Excerpt provided:
Wrapper: Ecuadorian Desflorado
Binder: Dominican Olor
Size: 6 x 46 Rook
Price: $10.00 ($8.00 if you shop around online)
Today we take a look at the Gurkha Château De Privé.
Factory: PDR Cigars
According to Halfwheel.com (4-4-2019):
“At the 2018 IPCPR Convention & Trade Show, Gurkha Cigar Group Inc. unveiled a new limited-edition line called the Château De Privé, heralding it as a “traditional mild and creamy smoke,” adding that it was a departure from the company’s other blends.
“While not accompanied by an elaborate backstory, the cigars did come in one of the more decorated boxes of the year, a bright, domed box encased by what could be called a metal cage or lattice design. Inside the box is a black cloth-lined interior with a badge indicating the brand attached to the inner part of the lid.
SIZES AND PRICING:
Bishop 5 x 50 $10.00
Rook 6 x 46 $10.00
King of Warriors 6.5 x 52 $11.00
An un-spectacular looking stick. The color is dirty blonde. Seams are visible. But the stick is evenly packed with the perfect amount of resistance. There is a nice pigtail on the triple cap. And a closed foot…guaranteed to act like fireworks when lit. Quite a bit of veins and areas of lumps and bumps. And, in Gurkha fashion, a big billboard of color and flash on the cigar band.

Exercise goal:
Pick up the review of the Gurkha Château De Privé cigar after its final sentence and continue it in the same manner.

Collected data:
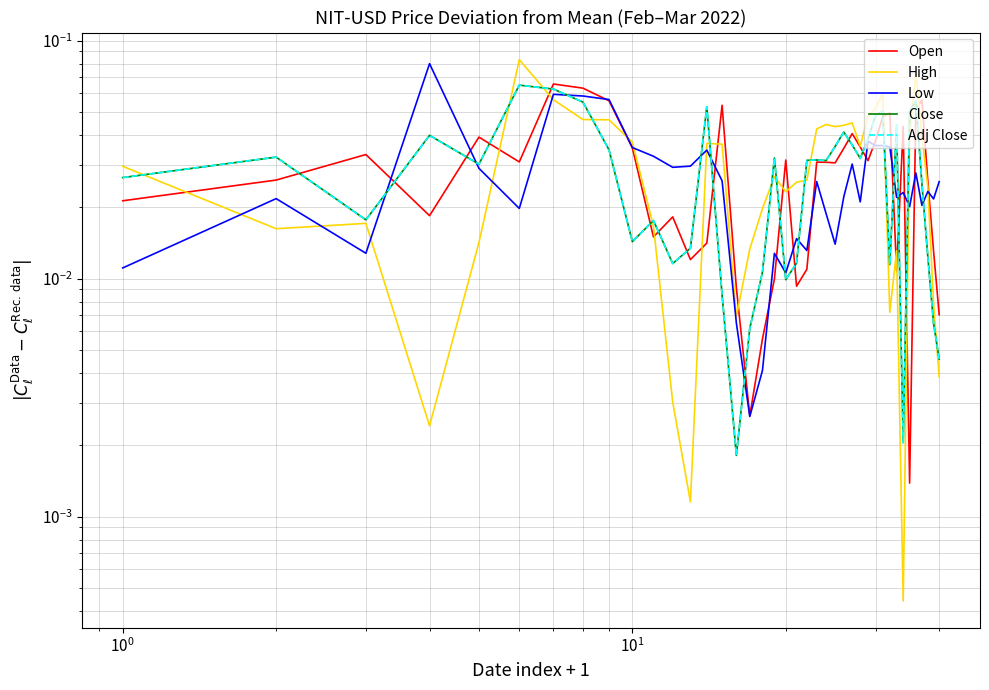

What is the difference between the second highest and minimum values in the Adj Close series?

0.1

Exercise response:
SMELL THE GLOVE:
Strong aromas of chocolate, malt, creaminess, floral notes, black pepper, sweet gingerbread, cedar, barnyard, banana, and caramel.
The cold draw presents flavors of banana cake, creaminess, chocolate, almonds, malt, cedar, and caramel.
There is a lump of tobacco at the cigar band level…so out comes my PerfecDraw draw adjustment tool to make this thing smokable. Turns out that this thing isn’t rolled all that well as I find lumps of clogging tobacco up and down the length of the cigar.
Nice start. The cigar wastes no time in exhibiting some interesting flavors of caramel, cream, a slight touch of white pepper, milk chocolate, nuts, and malt.
There is a sub layer of subtle flavors that refuse to be identified quite yet but add to the overall character.
The burn immediately begins to disappoint. I need a touch up only half an inch in.
Strength is pretty much mild but not bland. I don’t like mild strength cigars. Like smoking air. But, with fingers crossed, maybe this Gurkha will jump that hurdle and become a tasty morsel. And for $10, I expect some real pizazz.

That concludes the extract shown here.